[Segmentation data]
================

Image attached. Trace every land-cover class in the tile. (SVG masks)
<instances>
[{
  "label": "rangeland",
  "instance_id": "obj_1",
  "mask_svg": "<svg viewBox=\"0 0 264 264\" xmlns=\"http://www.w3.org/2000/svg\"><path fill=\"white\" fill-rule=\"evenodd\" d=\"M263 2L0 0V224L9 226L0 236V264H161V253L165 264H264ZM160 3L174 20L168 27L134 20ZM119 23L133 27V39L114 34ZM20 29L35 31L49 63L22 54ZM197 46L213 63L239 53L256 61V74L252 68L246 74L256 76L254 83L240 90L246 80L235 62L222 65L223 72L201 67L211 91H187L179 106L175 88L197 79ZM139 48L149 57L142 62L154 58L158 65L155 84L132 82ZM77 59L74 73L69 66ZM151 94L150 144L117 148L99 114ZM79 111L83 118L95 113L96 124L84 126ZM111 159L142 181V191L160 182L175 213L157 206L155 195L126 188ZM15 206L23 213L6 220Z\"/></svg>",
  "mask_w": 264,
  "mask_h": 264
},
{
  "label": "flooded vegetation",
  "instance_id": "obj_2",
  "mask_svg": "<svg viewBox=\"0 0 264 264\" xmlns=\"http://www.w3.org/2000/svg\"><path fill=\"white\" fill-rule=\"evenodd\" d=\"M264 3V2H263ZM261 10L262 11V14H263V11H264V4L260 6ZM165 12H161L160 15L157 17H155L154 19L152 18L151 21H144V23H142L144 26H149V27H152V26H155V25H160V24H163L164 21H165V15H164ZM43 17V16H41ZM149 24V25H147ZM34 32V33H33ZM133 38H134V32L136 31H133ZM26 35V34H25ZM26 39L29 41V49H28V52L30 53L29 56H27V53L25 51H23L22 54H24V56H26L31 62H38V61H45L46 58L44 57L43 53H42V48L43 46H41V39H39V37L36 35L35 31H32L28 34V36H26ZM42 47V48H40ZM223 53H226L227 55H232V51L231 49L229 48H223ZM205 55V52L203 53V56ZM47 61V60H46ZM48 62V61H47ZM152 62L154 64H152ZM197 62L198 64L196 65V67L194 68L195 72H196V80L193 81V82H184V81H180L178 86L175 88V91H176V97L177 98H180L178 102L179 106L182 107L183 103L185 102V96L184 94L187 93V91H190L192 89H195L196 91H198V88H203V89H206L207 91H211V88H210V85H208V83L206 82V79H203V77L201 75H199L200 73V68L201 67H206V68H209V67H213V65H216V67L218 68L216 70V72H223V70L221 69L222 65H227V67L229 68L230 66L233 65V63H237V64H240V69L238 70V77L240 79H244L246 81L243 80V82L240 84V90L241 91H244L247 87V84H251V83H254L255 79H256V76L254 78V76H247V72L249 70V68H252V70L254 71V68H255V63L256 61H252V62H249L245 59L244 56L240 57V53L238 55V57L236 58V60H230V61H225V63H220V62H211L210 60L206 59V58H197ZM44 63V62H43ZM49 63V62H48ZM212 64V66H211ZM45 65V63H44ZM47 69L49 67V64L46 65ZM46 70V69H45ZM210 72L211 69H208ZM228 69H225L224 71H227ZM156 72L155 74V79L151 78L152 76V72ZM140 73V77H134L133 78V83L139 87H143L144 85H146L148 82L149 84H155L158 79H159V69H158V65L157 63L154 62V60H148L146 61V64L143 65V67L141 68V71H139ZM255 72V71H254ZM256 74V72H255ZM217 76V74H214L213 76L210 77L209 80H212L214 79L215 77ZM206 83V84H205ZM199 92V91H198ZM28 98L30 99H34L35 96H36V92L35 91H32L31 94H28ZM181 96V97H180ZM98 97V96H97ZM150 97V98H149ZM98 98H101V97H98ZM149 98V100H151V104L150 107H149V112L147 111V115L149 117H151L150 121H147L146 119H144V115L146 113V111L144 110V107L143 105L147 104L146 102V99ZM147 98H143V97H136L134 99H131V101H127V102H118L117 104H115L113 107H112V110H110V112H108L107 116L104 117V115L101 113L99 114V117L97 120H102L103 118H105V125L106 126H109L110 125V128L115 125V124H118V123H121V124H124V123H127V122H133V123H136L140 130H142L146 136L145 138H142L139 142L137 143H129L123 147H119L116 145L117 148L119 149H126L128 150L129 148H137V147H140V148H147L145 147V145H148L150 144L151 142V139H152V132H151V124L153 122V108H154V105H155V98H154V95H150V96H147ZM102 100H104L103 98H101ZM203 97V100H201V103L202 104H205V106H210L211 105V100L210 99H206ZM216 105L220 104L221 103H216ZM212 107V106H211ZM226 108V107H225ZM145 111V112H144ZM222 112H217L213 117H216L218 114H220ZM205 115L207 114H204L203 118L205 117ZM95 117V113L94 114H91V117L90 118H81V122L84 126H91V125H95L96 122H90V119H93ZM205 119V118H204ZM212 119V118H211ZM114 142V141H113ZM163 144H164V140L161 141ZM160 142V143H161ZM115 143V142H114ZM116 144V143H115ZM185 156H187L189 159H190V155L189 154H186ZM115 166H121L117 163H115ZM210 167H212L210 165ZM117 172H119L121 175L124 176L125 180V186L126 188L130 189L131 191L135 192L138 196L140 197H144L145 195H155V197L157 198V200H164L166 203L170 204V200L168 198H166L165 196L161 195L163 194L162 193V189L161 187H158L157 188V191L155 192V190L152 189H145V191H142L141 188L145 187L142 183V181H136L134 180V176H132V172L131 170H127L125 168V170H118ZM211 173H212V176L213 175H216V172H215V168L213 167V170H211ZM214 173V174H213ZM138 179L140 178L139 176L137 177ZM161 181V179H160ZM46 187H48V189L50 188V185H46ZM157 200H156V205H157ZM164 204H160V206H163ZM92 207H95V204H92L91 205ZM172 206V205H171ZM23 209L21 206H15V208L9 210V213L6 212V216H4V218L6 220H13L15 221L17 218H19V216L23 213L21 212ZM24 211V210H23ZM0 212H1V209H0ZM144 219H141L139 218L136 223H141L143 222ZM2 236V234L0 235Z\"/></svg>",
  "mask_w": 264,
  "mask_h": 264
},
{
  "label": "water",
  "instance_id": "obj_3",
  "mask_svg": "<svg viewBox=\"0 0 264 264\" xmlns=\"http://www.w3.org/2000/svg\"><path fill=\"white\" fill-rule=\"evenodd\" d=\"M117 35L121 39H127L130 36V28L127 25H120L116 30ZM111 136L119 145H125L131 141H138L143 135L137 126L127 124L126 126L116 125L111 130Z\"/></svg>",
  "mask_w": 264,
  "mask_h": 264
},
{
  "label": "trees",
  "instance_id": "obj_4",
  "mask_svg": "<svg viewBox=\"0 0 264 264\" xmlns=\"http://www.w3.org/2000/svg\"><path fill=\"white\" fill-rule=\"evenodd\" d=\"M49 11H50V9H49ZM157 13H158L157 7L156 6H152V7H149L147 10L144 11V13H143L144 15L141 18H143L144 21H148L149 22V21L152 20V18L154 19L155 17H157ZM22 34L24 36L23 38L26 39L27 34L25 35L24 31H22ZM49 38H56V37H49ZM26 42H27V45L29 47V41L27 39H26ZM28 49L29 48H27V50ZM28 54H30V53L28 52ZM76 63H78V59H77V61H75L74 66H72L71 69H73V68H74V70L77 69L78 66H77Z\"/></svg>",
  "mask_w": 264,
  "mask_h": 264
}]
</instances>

================

§ **DIRECTIONS FOR THIS TASK**:
Gather every line of the data above that contains the string "label", and reproduce each one in full.

§ **WRITTEN SOLUTION**:
  "label": "rangeland",
  "label": "flooded vegetation",
  "label": "water",
  "label": "trees",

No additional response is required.